How to consolidate your student loans: http://studentaid.ed.gov/repay-loans/consolidation
Second Place - Experiences - Mary Lindahl, University of Illinois
In the first days of August 2013, I packed up my backpack, sleeping bag, stethoscope, and hiking boots, and flew south to Lima with a few butterflies and a lot of excitement and curiosity. I would be meeting up with a group of veterinarians and veterinary students from across the United States and Canada to embark on a two week trip to provide medical care to working mules and horses in rural Peru. We were a part of an equine HSVMA-RAVS trip that travels to this part of Peru annually. Being a fourth year veterinary student, this trip would count as one of my clinical rotations, so I had high hopes for the skills and knowledge I would gain. The group all met with elevated spirits as we got ready to begin our trip, and despite a very long delay in the Lima airport as all of our veterinary supplies were opened and inspected, we finally reached our hostel in Cusco. We met others who would be joining us—vet students and a vet from Peru, and members of a non-profit group who coordinated the logistics of our trip. Following an afternoon of taking inventory and an evening enjoying authentic Andean cuisine, we slept well that night in preparation for our first working day.
For those not familiar with it, Cusco is a large (pop. ~500,000) city that many Machu Pichhu tourists initially fly into. On the outskirts are towns where many mule drivers, or “arrieros” live with their strings of pack mules and horses. On our first work day, we created a system to effectively care for the days’ equids. We split into teams of intake, surgery, anesthesia, dentistry, and farriery. An arriero would arrive herding a group of anywhere from 5-20 loose horses and mules, and the intake team would perform an initial assessment of the animals: determine age, sex, body condition score, state of their teeth and feet; probe about any recent problems; and find out if they wanted their animal castrated. Intake would also address any obvious issues, such as saddle sores and vampire bat bites. After numbering each animal with a large crayon to keep straight who was who, we would vaccinate them against tetanus, give them a dose of de-wormer, and send them off to the other stations to perform work as needed.
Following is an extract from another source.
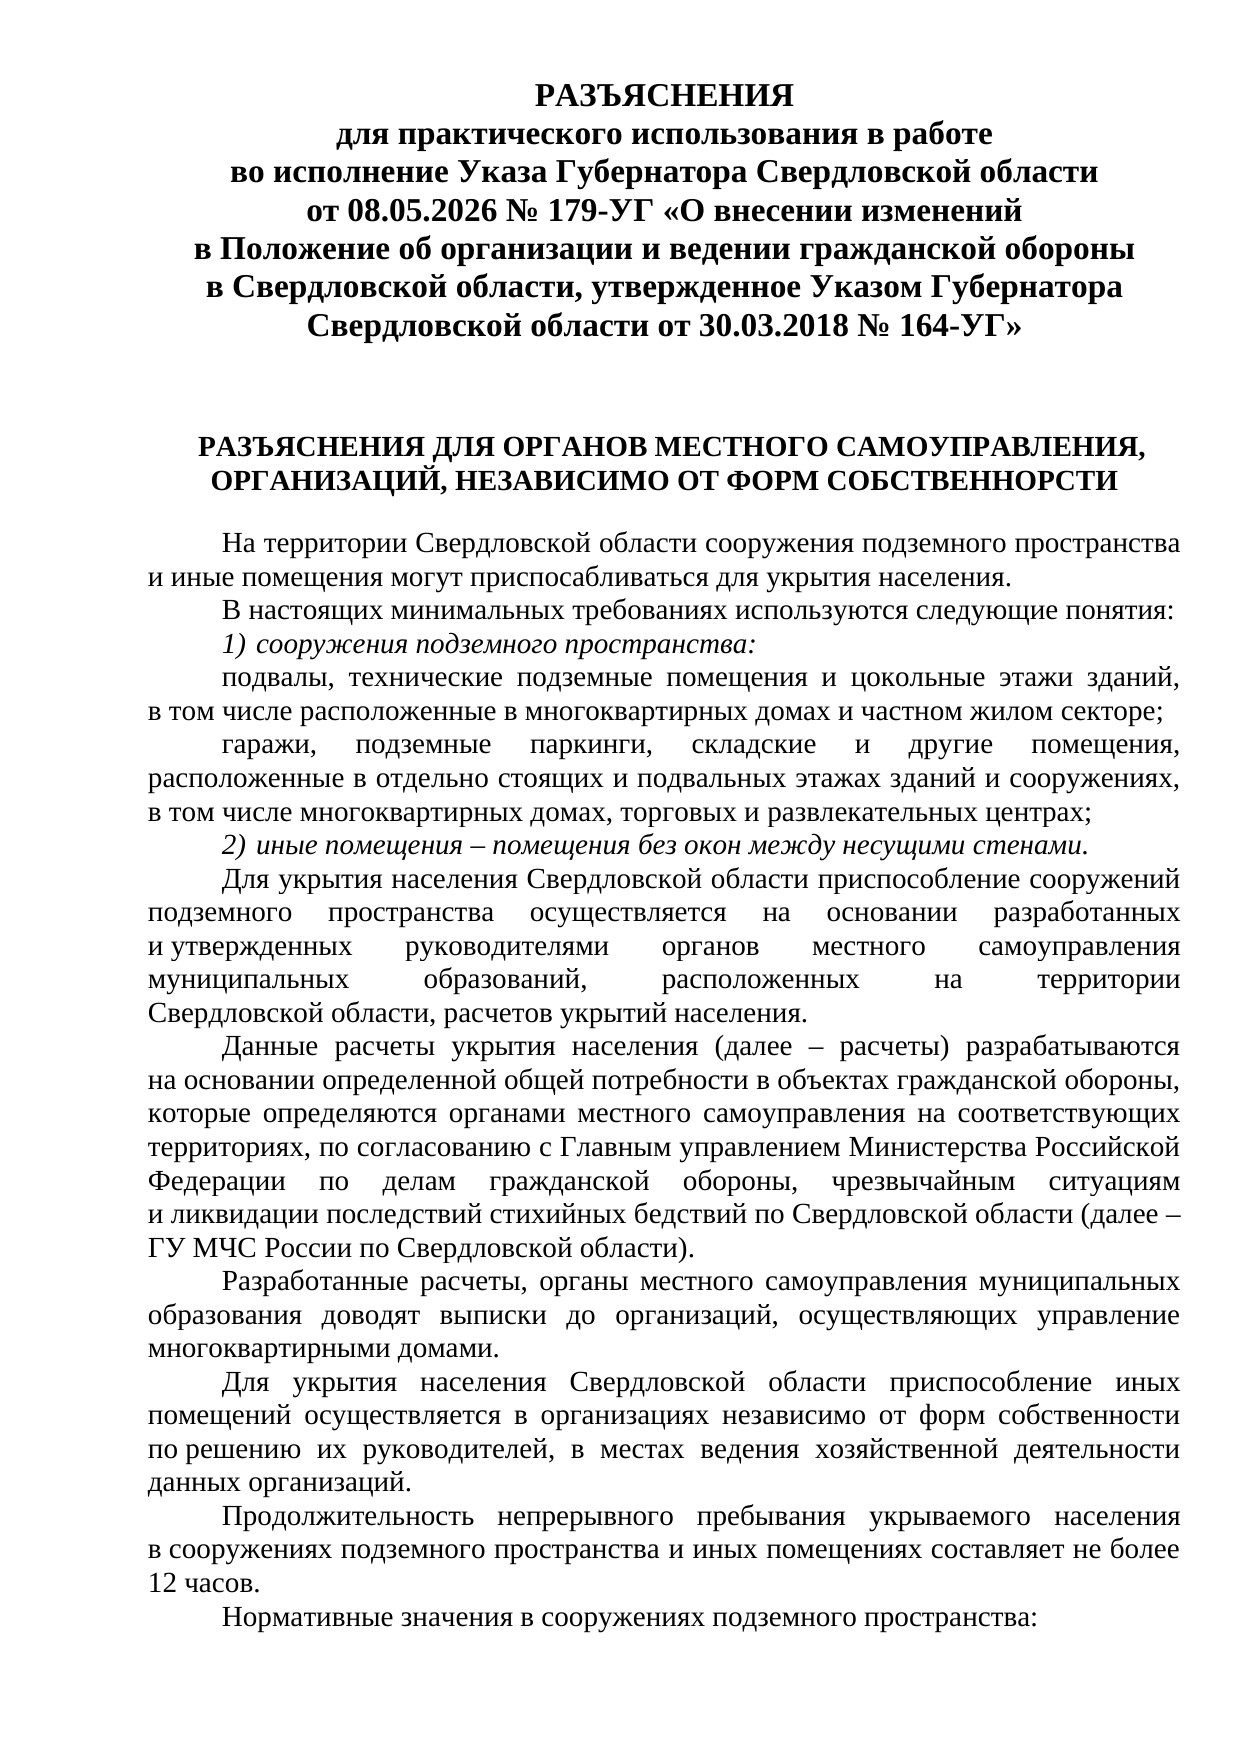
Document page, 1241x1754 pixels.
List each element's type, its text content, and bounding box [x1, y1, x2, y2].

Though we had few language barriers, effective communication could be a whole different story. I was prepared to see a different level of horse care than I was used to the U.S., but the experience was still a bit eye-opening. Most of the horses and mules had to be blind-folded for us to approach them, and they often feared the voices of their owners as much as any needle we would use. The relationship between arriero and mule was one of necessity; these were definitely working animals that families relied on for their income—not pets. Any breakthrough with the arrieros was rewarding, whether it be when they accepted the importance of dental work or proper hoof care, or when I made a point in effective mule handling with calm words and non-threatening movements. Though we didn’t leave a lasting impression on each owner, and I still got kicked by a couple ornery mules who didn’t give a hoot about my thoughts in horse-handling, the strides we made were important.